Peut-être faut-il alors que nos mots, qu’ils soient professionnels, institutionnels ou sociaux, accueillent ces parents et laissent leur parole se déployer avec bienveillance et patience pour qu’ils puissent à nouveau donner corps à un temps vivant et porteur de transformation.


[1] Au sens que Castoriadis donne à ce terme, c'est-à-dire l’imaginaire conçu comme force de création fondamentale à la source de la réalité construite et vécue à chaque instant par la personne. Voir à ce propos : Castoriadis, C., L’institution imaginaire de la société, Paris : Seuil, 1975.

[2] Scelles, R., Devenir parent d’un enfant handicapé – Une affaire d’homme, de femme, de couple, d’enfant et de société, Information sociale, n°132, CNAF, 2006.

[3] Lavigne, C., Handicap et parentalité, Paris : CTNERHI, 2004.

[4] Scelles, R., op. cit.

[5] C'est-à-dire du 1er jour jusqu’au 23ème mois de l’enfant.

[6] Bergson, H., Essai sur les données immédiates de la conscience, Paris : Félix Alcan, coll. «Bibliothèque de philosophie contemporaine», 1889.

[7] Ibid.

[8] Dans la théorie des Formes de Platon, l’eidos renvoie au réel (inaccessible par nature à la conscience humaine) tandis que l’eidonon, le simulacre, fait référence à l’image déformée que l’homme se fait du réel.

[9]C’est à partir de ce mythe particulier que les améthystes se sont vues attribuer en Grèce (ainsi que dans d’autres régions du monde par la suite) la propriété magique de protéger leur porteur des effets de l’ivresse.

[10] Dans le sens premier du terme, qui se rapproche de l’aléa pouvant être bon ou mauvais (les termes de « bonne fortune » et de « mauvaise fortune » sont d’ailleurs encore d’usage courant).

[11] Par exemple lié à une anoxie néonatale ou une méningite du nourrisson.

[12] Déesse qui a pour attributs, entre autres,  la lune (et donc le mystère), l’accouchement et la protection des routes. Cela n’est pas sans donner au mythe une portée symbolique toute particulière dans notre propos.

[13] Il ne s’agit pas ici de décrire un phénomène générationnel ou affectif somme toute classique : il est question d’une atteinte profonde des strates imaginaires venant figer l’essence de cet être dans l’esprit de ses parents.

[14] Attitude qui reviendrait, fort ironiquement, à accepter que l’institution elle-même vive la parole parentale contestataire dans le seul registre de la violence ou de la remise en cause structurellement menaçante.
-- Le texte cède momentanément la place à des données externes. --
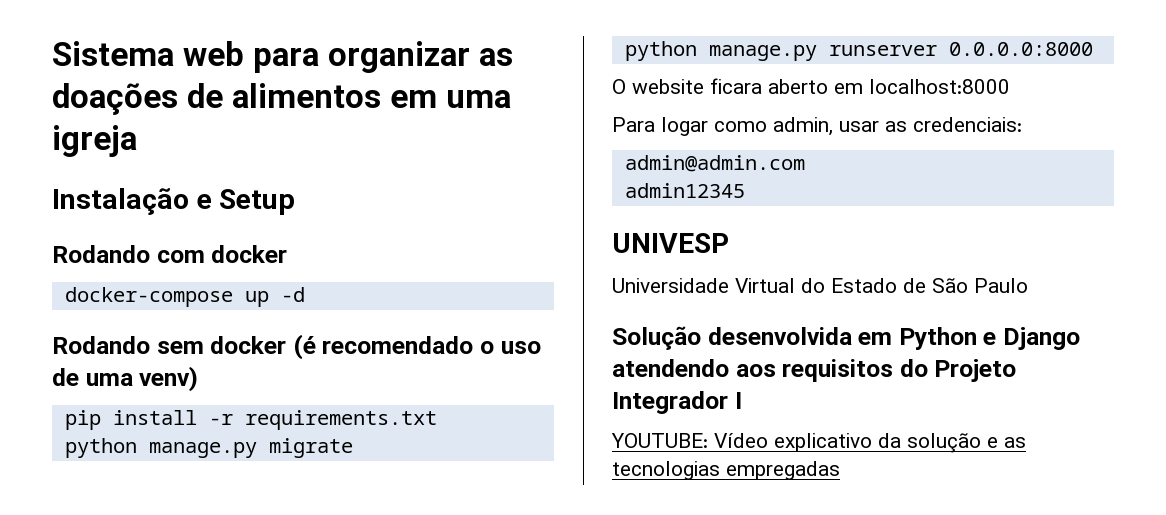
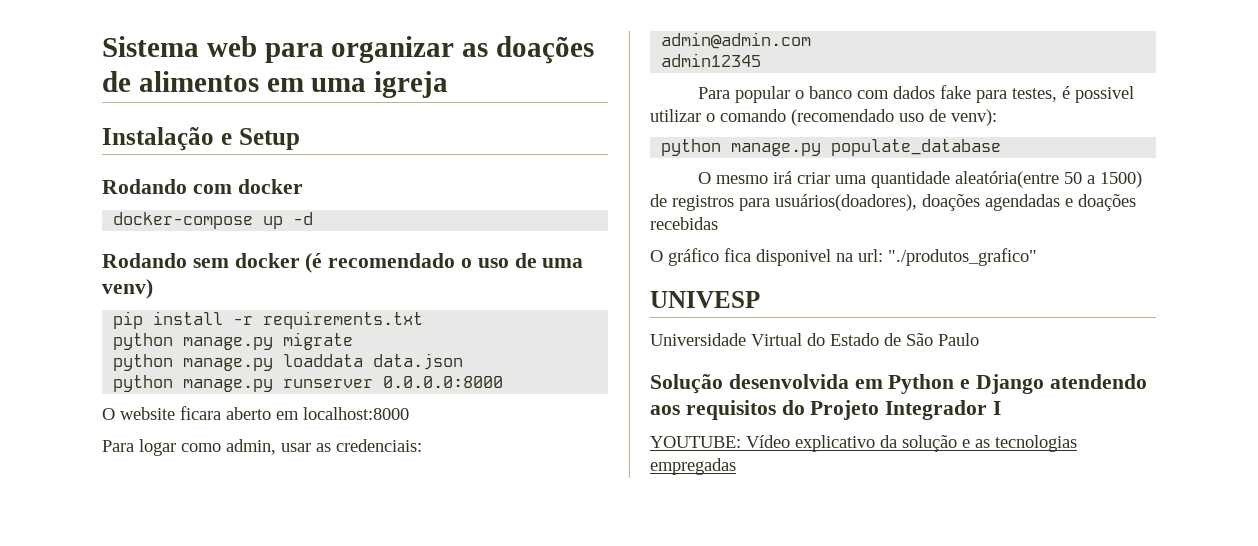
(353, 448) none -> [113,353,464,371] // python manage.py loaddata data.json
(745, 190) none -> [697,85,1134,103] [650,109,997,126] [661,139,1002,156] [697,171,1142,188] [650,194,1136,211] [650,217,718,230] [650,248,1037,266] // Para popular o banco com dados fake para testes, é possivel utilizar o comando (recomendado uso de venv): // python manage.py populate_database // O mesmo irá criar uma quantidade aleatória(entre 50 a 1500) de registros para usuários(doadores), doações agendadas e doações recebidas // O gráfico fica disponivel na url: "./produtos_grafico"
[15] Castoriadis, C., op. cit.

[16] L’infantilisation n’est-elle pas, dans une certaine mesure, un fantôme nosographique venant transformer notre rapport à l’autre en une illusion de maîtrise, à l’instar du temps compté se superposant de manière artificielle au temps vécu sans rien dire de sa coloration existentielle ?

[17] Fourcade, D., Epreuves du pouvoir, Paris : José Corti, 1961.